**Directions**
If a line in the records below contains "Завтрак", copy that line.

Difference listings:
────────
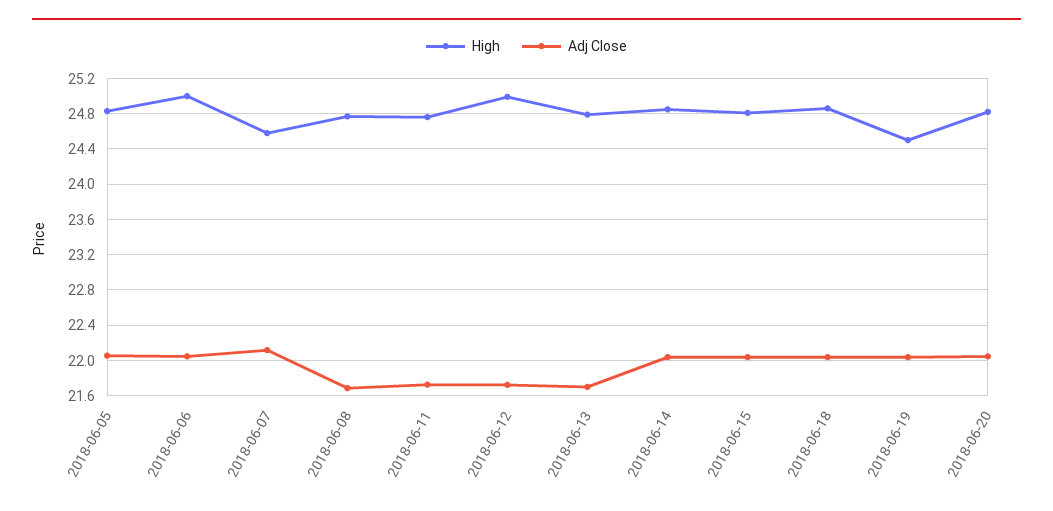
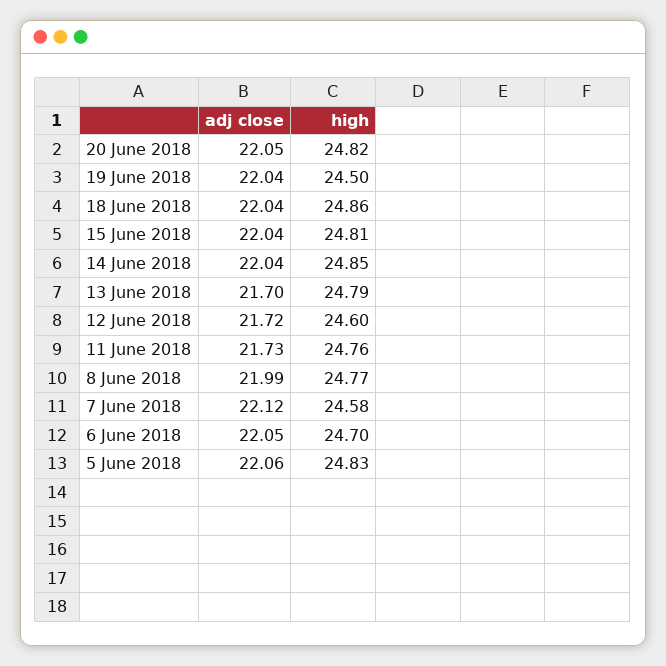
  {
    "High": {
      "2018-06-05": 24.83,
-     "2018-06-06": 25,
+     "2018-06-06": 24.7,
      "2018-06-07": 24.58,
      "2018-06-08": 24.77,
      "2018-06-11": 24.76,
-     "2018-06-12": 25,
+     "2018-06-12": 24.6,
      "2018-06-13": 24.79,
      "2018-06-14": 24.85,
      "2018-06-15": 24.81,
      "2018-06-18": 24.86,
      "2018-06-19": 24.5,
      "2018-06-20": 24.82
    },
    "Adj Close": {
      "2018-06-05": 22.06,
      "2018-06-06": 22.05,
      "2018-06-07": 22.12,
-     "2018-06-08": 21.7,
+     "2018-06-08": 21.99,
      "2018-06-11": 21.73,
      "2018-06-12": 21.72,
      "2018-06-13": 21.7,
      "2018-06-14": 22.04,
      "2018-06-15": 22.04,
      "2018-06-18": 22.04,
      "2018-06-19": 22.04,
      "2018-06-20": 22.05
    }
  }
────────
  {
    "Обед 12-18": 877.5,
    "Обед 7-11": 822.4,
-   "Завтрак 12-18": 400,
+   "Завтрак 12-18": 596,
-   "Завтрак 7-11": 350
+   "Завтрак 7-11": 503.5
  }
────────
**Exercise response**
-   "Завтрак 12-18": 400,
+   "Завтрак 12-18": 596,
-   "Завтрак 7-11": 350
+   "Завтрак 7-11": 503.5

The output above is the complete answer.